I take all elements not in h and add them to h to get the left coset but I have repeated elements so how I can chose elements such that I do not have repeated ones

the book said

$h+(0,0) = h$

$h+(1,0)$

$h+(0,1)$

$h+(1,1)$

how the book take these elements can you help
is there a way to chose these elements (Thinking)
• Jan 11th 2010, 09:33 AM
Drexel28
Quote:

Originally Posted by Amer
find all left coset taking the subgroup generated by $<(1,2)>$

the group is $\mathbb{Z}_2\times \mathbb{Z}_4$

we have the subgroup $h={(0,0),(1,2)}$

$\mathbb{Z}_2\times \mathbb{Z}_4 =[(0,0),(0,1),(0,2),(0,3),(1,0),(1,1),(1,2),(1,3)]$

I take all elements not in h and add them to h to get the left coset but I have repeated elements so how I can chose elements such that I do not have repeated ones

the book said

$h+(0,0) = h$

$h+(1,0)$

$h+(0,1)$

$h+(1,1)$

how the book take these elements can you help
is there a way to chose these elements (Thinking)

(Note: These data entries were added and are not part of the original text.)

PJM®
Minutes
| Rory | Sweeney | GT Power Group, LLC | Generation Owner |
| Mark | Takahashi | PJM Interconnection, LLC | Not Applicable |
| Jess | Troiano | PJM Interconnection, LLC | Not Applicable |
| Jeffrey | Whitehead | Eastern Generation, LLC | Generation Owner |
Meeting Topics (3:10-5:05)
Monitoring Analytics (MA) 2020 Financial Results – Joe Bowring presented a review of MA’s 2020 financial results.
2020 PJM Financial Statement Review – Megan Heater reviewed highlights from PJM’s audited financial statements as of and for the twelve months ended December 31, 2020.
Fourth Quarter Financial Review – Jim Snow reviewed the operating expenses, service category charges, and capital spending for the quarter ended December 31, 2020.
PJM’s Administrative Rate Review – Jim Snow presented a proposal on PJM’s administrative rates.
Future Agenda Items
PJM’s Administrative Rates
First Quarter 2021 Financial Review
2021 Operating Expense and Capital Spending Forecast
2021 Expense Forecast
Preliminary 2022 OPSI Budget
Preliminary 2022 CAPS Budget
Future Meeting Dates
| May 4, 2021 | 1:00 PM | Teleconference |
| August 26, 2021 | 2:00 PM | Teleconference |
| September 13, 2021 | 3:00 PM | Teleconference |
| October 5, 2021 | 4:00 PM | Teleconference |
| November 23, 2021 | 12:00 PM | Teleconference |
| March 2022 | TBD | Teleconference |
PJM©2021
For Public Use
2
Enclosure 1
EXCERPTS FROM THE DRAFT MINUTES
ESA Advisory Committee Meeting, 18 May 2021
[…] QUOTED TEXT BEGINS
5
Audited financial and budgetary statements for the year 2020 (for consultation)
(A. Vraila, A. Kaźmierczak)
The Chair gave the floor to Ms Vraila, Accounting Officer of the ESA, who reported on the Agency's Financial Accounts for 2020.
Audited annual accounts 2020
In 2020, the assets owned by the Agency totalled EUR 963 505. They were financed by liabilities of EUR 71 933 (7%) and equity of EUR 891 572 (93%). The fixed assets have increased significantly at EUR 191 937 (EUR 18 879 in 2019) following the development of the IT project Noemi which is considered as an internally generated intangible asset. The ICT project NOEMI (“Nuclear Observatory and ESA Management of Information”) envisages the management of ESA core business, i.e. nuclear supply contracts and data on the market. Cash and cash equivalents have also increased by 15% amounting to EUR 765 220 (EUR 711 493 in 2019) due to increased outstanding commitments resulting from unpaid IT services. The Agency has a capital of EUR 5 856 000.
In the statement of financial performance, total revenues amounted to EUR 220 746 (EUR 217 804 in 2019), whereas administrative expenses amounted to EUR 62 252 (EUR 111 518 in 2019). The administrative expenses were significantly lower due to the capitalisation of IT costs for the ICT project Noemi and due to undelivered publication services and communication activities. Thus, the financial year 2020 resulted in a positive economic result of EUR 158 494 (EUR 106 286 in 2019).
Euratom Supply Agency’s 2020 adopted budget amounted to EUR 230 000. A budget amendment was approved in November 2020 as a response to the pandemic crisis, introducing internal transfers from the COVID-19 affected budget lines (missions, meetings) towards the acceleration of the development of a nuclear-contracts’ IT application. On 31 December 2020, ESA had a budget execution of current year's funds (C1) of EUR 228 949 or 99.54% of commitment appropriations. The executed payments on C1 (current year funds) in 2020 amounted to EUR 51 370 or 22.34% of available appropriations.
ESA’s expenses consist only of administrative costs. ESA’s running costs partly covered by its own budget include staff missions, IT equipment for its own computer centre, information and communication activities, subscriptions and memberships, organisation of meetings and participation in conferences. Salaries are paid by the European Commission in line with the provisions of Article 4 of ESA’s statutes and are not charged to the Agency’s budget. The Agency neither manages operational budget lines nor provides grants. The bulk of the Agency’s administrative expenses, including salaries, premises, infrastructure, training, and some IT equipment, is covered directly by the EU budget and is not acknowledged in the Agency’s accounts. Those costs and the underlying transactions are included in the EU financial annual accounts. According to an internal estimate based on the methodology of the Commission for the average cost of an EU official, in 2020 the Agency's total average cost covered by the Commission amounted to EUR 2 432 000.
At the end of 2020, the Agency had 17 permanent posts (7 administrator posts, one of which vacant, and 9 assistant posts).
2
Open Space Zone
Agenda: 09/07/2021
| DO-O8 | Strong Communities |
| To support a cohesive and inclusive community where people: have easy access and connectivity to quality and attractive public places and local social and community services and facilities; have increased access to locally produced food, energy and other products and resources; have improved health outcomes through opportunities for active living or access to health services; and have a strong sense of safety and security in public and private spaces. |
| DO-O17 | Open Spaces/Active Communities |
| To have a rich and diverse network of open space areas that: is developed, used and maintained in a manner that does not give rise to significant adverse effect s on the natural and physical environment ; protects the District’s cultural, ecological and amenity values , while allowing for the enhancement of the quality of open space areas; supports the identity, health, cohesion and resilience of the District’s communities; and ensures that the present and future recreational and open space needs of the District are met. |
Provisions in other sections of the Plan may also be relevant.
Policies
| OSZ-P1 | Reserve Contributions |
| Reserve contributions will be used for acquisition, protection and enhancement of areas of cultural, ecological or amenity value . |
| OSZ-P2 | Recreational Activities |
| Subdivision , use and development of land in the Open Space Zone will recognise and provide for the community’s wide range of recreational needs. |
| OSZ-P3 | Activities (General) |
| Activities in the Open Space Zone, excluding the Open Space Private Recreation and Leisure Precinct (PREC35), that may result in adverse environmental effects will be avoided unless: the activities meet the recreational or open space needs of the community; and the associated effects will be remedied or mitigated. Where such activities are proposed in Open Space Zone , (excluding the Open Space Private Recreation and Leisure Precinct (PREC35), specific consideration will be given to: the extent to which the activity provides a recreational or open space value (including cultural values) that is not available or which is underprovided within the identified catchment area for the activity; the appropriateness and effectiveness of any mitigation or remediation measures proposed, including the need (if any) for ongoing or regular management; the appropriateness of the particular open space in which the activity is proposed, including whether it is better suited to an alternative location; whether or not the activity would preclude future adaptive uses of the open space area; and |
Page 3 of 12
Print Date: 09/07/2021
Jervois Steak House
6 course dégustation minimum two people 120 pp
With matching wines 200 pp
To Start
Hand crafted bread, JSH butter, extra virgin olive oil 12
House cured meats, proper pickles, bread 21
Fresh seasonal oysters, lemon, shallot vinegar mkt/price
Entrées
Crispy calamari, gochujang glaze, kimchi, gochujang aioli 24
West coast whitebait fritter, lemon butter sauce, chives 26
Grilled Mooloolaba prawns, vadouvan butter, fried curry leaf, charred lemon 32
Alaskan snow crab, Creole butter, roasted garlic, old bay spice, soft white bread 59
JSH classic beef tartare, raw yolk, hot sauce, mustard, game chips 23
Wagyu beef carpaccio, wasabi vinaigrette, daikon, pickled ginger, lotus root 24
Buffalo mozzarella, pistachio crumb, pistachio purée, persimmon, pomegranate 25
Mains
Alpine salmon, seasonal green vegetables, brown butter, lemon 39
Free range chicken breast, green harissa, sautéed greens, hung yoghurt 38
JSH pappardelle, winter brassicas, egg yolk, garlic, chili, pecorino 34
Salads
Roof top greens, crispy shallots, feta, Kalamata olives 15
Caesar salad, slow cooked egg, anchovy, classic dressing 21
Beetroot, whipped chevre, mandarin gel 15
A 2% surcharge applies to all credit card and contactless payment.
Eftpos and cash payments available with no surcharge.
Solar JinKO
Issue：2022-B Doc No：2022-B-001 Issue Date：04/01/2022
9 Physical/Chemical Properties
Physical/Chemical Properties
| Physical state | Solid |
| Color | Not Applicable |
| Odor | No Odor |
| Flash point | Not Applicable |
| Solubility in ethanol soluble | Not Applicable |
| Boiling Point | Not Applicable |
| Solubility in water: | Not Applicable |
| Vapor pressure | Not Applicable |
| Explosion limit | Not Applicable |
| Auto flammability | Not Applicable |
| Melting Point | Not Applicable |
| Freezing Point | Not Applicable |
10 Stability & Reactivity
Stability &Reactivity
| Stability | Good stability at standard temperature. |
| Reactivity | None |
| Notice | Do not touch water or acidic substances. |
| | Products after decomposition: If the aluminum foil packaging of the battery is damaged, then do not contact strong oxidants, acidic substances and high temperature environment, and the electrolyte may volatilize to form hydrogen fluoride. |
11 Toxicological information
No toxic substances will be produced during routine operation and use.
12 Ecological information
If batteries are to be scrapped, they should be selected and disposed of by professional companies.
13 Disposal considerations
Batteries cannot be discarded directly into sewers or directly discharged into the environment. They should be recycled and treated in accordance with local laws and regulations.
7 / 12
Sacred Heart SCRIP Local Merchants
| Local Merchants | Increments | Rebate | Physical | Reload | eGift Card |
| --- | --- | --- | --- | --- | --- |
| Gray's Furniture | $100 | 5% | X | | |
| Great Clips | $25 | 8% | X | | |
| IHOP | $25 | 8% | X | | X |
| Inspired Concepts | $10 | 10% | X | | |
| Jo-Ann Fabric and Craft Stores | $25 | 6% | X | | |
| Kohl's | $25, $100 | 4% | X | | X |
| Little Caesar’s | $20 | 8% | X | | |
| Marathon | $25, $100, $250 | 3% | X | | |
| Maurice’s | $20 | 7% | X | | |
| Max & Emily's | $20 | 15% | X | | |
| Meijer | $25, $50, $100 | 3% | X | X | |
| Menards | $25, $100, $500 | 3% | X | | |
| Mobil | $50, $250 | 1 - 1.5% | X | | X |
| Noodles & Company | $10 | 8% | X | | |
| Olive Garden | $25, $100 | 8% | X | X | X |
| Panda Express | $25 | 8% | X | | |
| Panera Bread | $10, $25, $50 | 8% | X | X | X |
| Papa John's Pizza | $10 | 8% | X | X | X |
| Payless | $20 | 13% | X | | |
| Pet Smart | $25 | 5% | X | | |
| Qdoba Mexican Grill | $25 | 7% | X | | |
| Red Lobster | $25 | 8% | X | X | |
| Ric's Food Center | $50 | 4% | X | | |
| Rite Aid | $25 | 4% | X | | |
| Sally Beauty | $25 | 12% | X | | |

Do you know Lagrange's theorem? Since $\left|\mathbb{Z}_2\oplus \mathbb{Z}_4\right|=8$ and $\text{ord }\left(1,2\right)=2\implies\left|\left \langle \left(1,2\right)\right \rangle\right|=2$ we mus only find $\frac{8}{2}=4$ subgroups. And, since the subgroup itself is always a coset we must only find three more subgroup. So how about the four cosets $\left\langle \left(1,2\right)\right \rangle=H,\left(1,1\right)+H,\left(0,2\right)+H,\l eft(0,3\right)+H$?

There is no diehard way, that I know to pick the elements. In this case, and some others, you can eye-ball the subgroup to see what will give you distinct cosets.
• Jan 11th 2010, 09:41 AM
Amer
Quote:

Originally Posted by Drexel28
Do you know Lagrange's theorem? Since $\left|\mathbb{Z}_2\oplus \mathbb{Z}_4\right|=8$ and $\text{ord }\left(1,2\right)=4\implies\left|\left \langle \left(1,2\right)\right \rangle\right|=2$ we mus only find $\frac{8}{2}=4$ subgroups. And, since the subgroup itself is always a coset we must only find one more subgroup. So how about the four cosets $\left\langle \left(1,2\right)\right \rangle=H,\left(1,1\right)+H,\left(0,2\right)+H,\l eft(0,3\right)+H$?

There is no diehard way, that I know to pick the elements. In this case, and some others, you can eye-ball the subgroup to see what will give you distinct cosets.

I know it, and I know I have 4 subgroups in the left coset

it is clear now thank you very much :)
• Jan 11th 2010, 09:43 AM
Drexel28
Quote:

Originally Posted by Amer
I know it, and I know I have 4 subgroups in the left coset

it is clear now thank you very much :)

I made a typo! I'm sure you paid no mind to it, but I though I should point it out.